I'm one of those die-hard X58 users, finding nothing attractive to a new system other that SATA 3.0 and a BIOS that would make you boot with PCI-E SSDs. My 6-core 4.5 GHz overclocked CPU will not be a bottleneck but I'm worried about PCI-E 2.0. So far it has not contained my GTX 680, but what will be the case with the GTX 1080? First of all will it work? I know it should be backwardly compatible but don't want any ugly surprises. And if it does, will there be a notable bottleneck? Reviewers don't cover this part out, as they don't properly cover SATA2 performance of modern SSDs either. Maybe we, the X58 users are getting kind of outdated.

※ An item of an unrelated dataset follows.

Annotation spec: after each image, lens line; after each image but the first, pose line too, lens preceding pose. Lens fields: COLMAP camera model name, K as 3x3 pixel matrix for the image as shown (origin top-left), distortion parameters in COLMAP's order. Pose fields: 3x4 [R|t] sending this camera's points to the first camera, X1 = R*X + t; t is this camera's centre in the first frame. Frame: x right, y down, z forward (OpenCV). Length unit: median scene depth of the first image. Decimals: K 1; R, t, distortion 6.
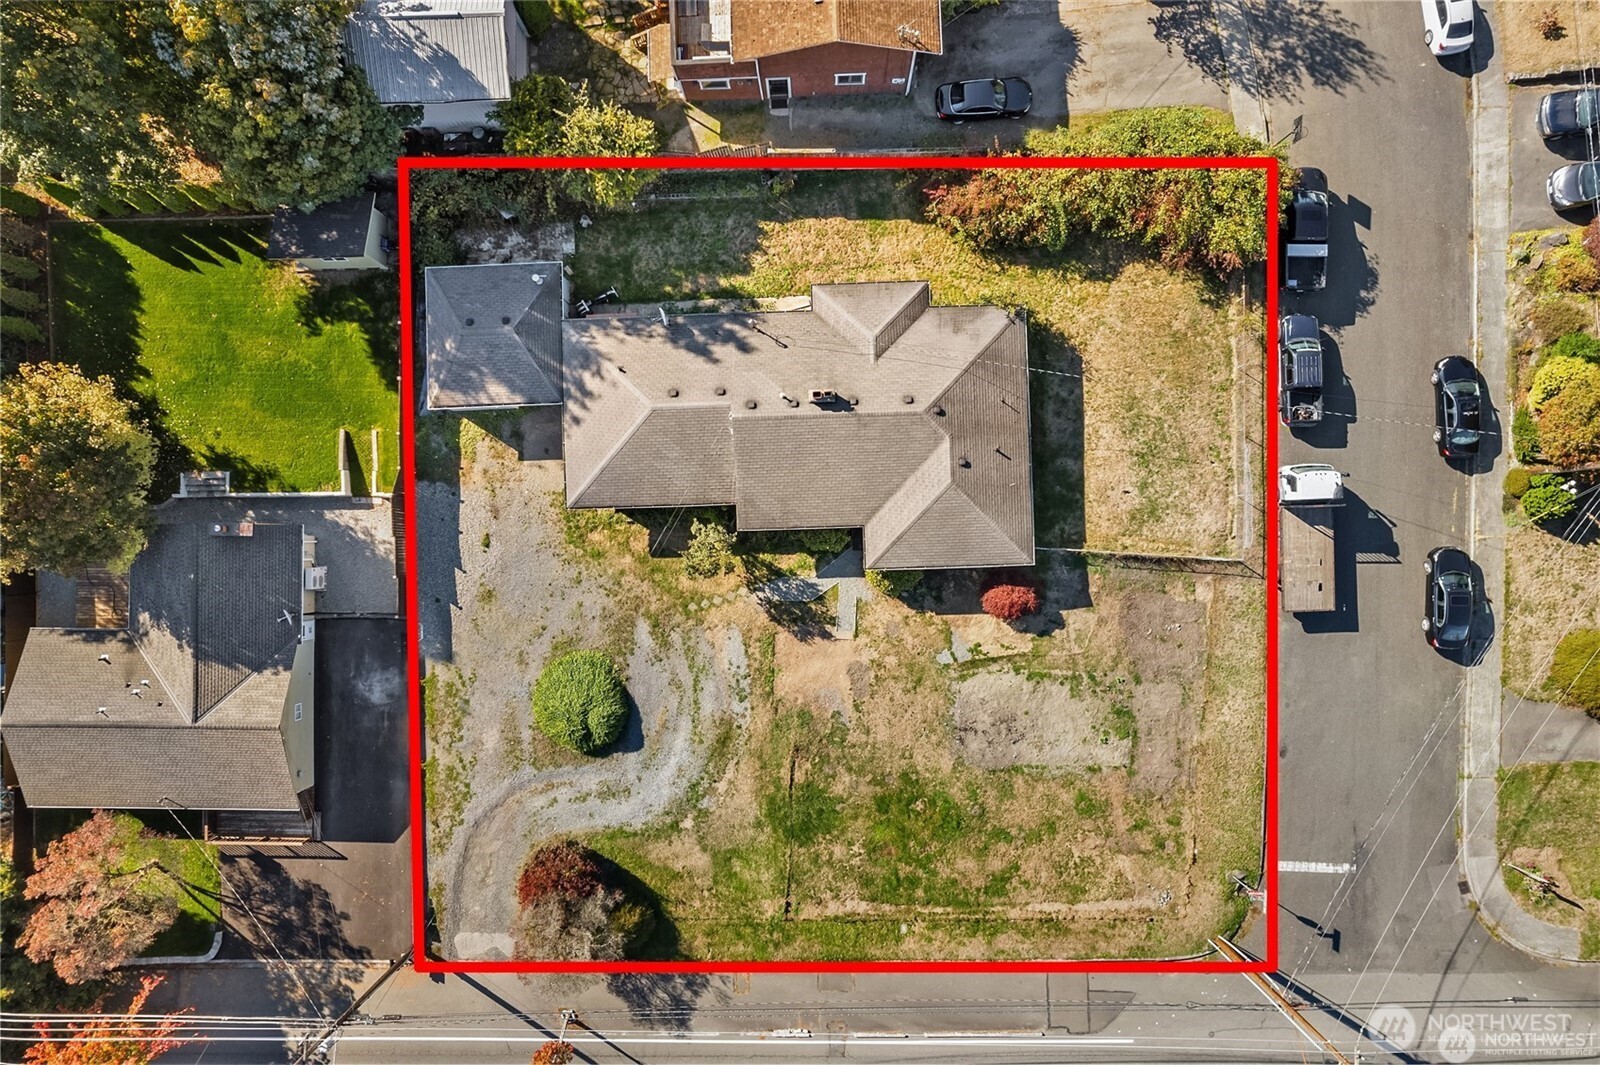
lens RADIAL K [[1026.9, 0, 800.0], [0, 1026.9, 532.5], [0, 0, 1]] dist [-0.077786, 0.068791]
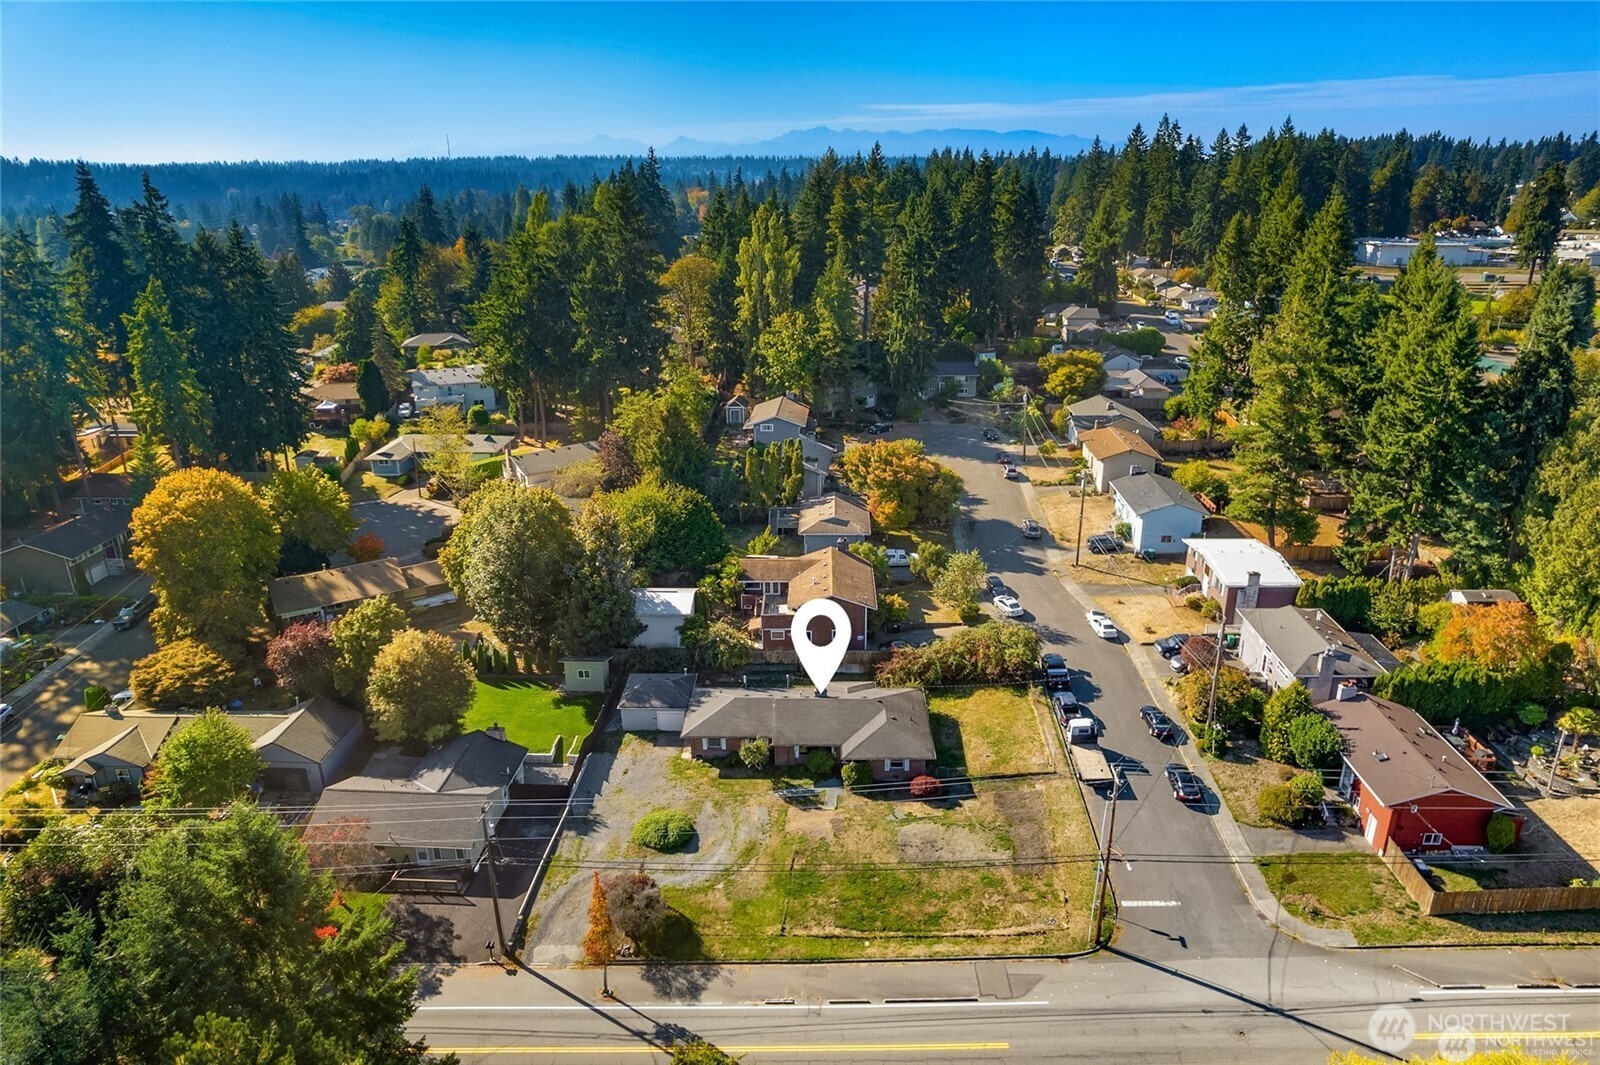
lens RADIAL K [[1026.9, 0, 800.0], [0, 1026.9, 532.5], [0, 0, 1]] dist [-0.077786, 0.068791]
pose [[0.998466, 0.027666, -0.047963, 0.062857], [-0.054612, 0.349215, -0.935450, 1.491447], [-0.009131, 0.936634, 0.350190, 0.002789]]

I'm running a 980Ti. While I can't guarantee It would work, X58 boards are surprisingly compatible when adding newer hardware. SSD speed, top out at ~250 Mb/sec unless you board has an onboard SATA III controller which might get you around 350 Mb/sec but with much higher access latency. Of course our older systems won't utilize the newest top end GPU's as effectively, but the 1080 would still be a major upgrade for you
There is always an bottleneck as long as faster cpu's gives higher fps or lower rendering time How much bottleneck is another question It all depends on the game/program. pci-e 3.0 gives also less overhead and lower latency, which is essential for fast pci-e ssd's. How much performance advantage 3.0 gives VS 2.0 with gtx 1080, I do not know, and mayby only nVidia does.
Depending on the game and resolution you are running, yes, in some scenarios that CPU will be a significant bottleneck.

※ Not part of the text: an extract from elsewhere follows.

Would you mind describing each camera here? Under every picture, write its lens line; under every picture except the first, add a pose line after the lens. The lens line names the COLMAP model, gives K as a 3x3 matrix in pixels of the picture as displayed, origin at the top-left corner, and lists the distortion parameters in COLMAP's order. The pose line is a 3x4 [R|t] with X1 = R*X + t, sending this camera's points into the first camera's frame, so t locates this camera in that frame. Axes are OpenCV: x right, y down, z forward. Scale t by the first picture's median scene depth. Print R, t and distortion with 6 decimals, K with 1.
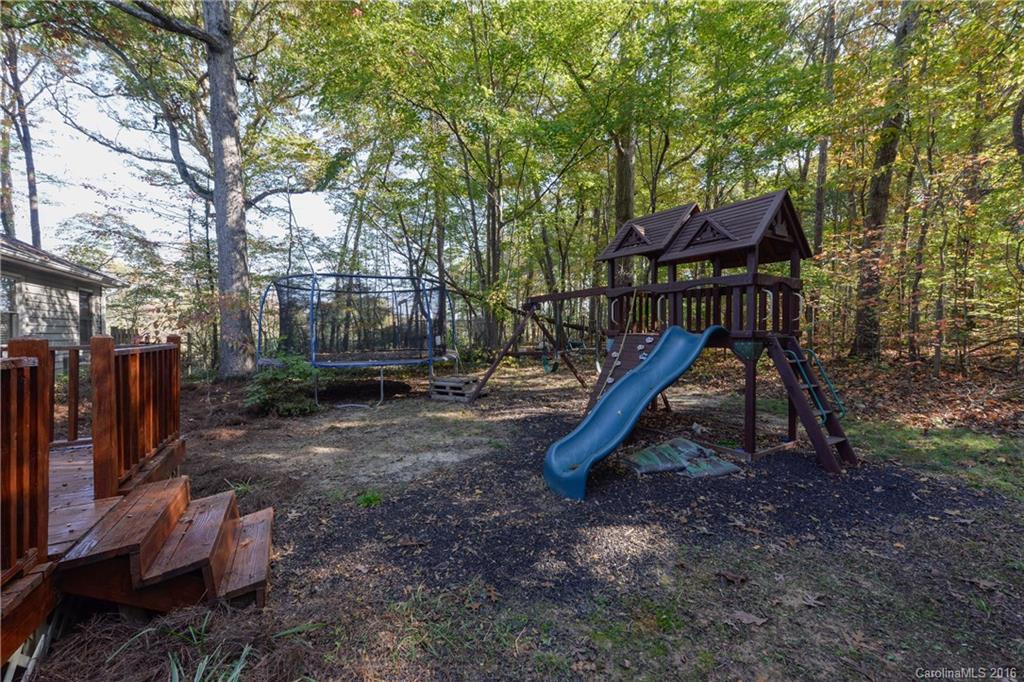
lens RADIAL K [[402.9, 0, 510.5], [0, 402.9, 340.9], [0, 0, 1]] dist [0.000671, -0.000260]
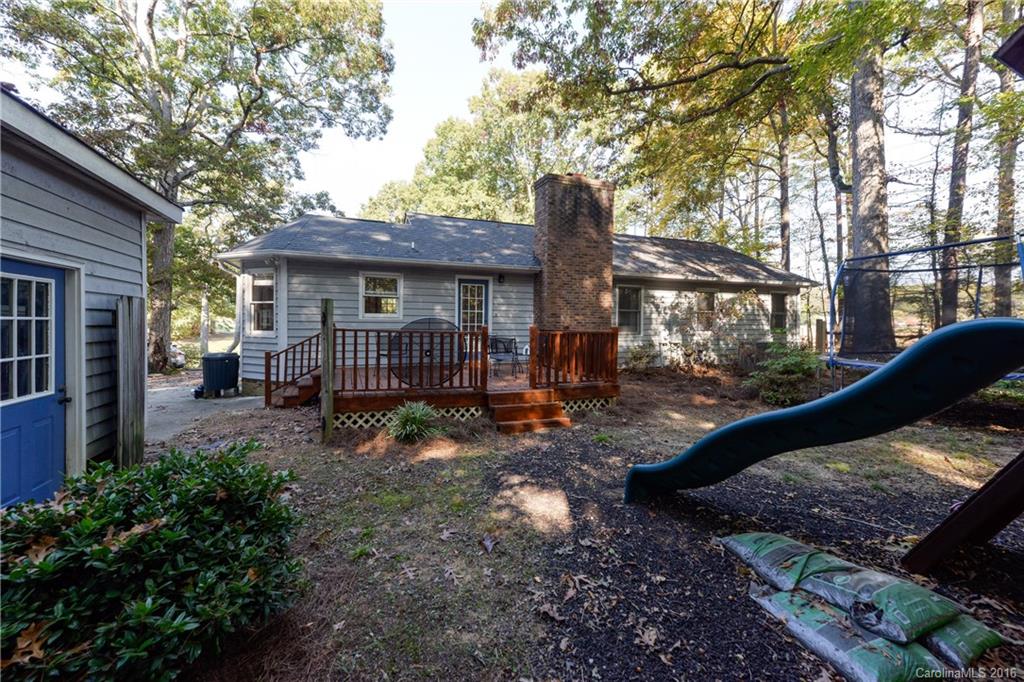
lens RADIAL K [[402.9, 0, 510.5], [0, 402.9, 340.9], [0, 0, 1]] dist [0.000671, -0.000260]
pose [[-0.101316, 0.042118, -0.993962, 0.397247], [-0.018663, 0.998847, 0.044227, -0.008366], [0.994679, 0.023031, -0.100413, 0.280069]]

without lettings us know what games you play and what settings you wanna use nobody can answer your question. your overclocked W3690 is still a very powerfull cpu and will see its golden wedding with dx12 when the developer learn to fully use its 6 cores/12 threads. arma3 720p? yeah.. your cpu will bottleneck. gta v 4k? no cpu bottleneck.. the gtx 1080 will suffer.